府上异常地热闹起来,前院的侍从将库房里的东西搬出来放在木箱里。
聘礼摆满了院子,管家拿着礼单,吩咐奴仆小心一点。
没一会儿,后院的奴仆也全都知晓。
他们好奇女君娶的夫郎是谁,毕竟论主子,女君以后才是府上的府君。
辛绵是最后知晓的,混在那些侍从堆里,也跑到前院看热闹。
后院久居不出的主君也罕见地出了那院子,坐在太师椅上,面容沉静,同孟伽有五分像。
辛绵听到他们的话,目光从聘礼上挪到长廊下的人身上。
他进府这么久,没见到府上的主君。
后院几乎被李侍霸了去,主君也不管事。
“等明年开春,未来正君就要进门了吧,卫家也是望族,与女君门当户对。
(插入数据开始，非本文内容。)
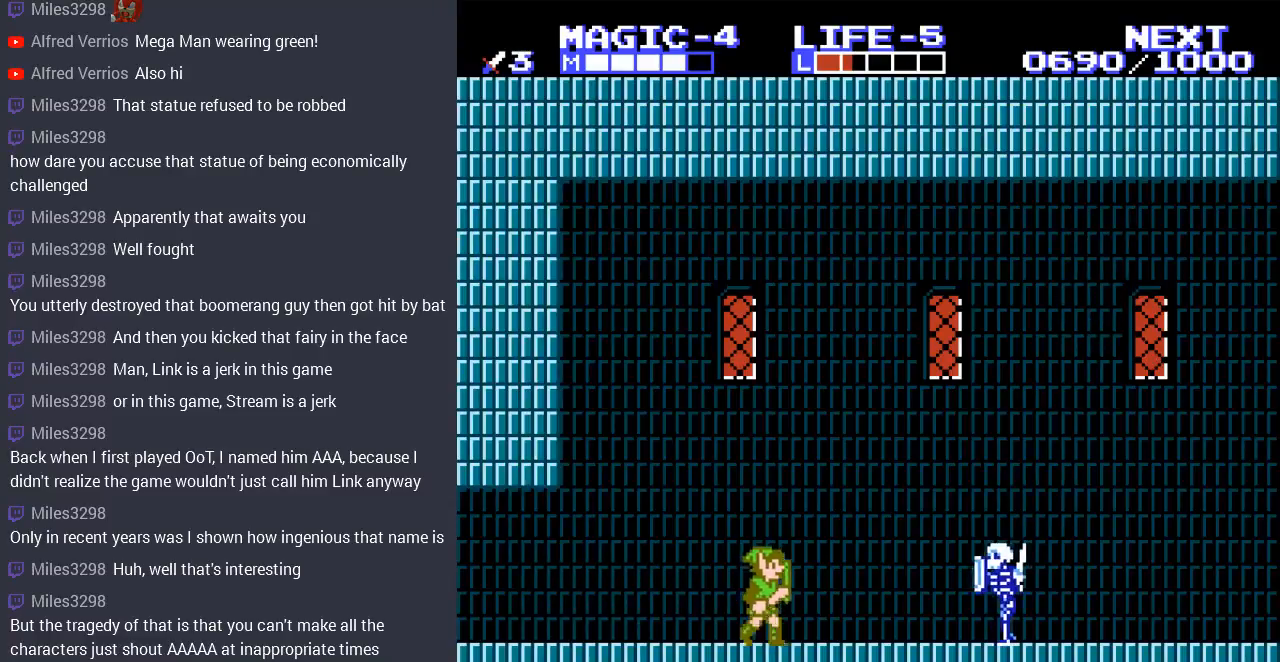
{"buttons": ["B", "DPAD_DOWN"], "events": [[300, "DPAD_DOWN", "down"], [367, "B", "down"], [367, "DPAD_RIGHT", "up"]]}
”
“听管家说,等会就要送聘礼过去,女君也会一同去。”
聘礼几乎堆满了院子,还在往箱子里送的瓷器一个比一个名贵,首饰一个比一个华丽。
辛绵看到了其中的绸缎,他知道那个很贵,望族最喜欢这种布料。
不经穿,只能穿几次。
辛绵看了一会儿,躲到柱子下,怕被旁的侍从认出来。
她要娶正君了吗?
他今晚上爬床,还能成功吗?
望族出来的贵卿定然是比他漂亮矜贵的,穿着名贵的绸缎首饰,怕是也没怎么做过活。
他怔怔地盯着,心里却害怕自己今晚上失败,被人赶出去,被骂不守夫道。
可这不是她暗示的吗?让他去找她。
“回去吧,聘礼既准备好,我该回去了。”男人不想久待,不想看到李侍。
主君一离开,前堂的侍从也被迫散开。
辛绵也不想再看那些刺眼的聘礼,转身回了后院,没放弃爬床以求活命。
哪家女君后院没几个侍从,没几个外室,谁能指望自己嫁人前,自己的妻主一个男人也不碰。
他嫁进来,还直接捡了一个孩子。
午后。
聘礼陆陆续续送出了门。
这不是孟伽第一次如此,上一次还是送聘礼到侯府。
她坐在马车里,心中只觉得烦躁。
孟伽出门去尚书府送聘礼,这个消息很快流转到各个官员手中。
任谁也知晓孟家要收拢尚书府,只为了诛宦官。
聘礼浩浩荡荡送到了尚书府,马车停在府前,格外热闹。
孟伽下了马车,身形颀长,站在马车旁,嘴角衔着笑,格外矜贵温润。
她的目光粗粗扫过躲在门后的少年,不在意地收回来。
门内。
“公子,我们该回去了,要是被认出来怎么办?”
大人和管家已经在府前接客,而公子却站在如此近的距离看未来的妻主,被人知晓了可怎么办。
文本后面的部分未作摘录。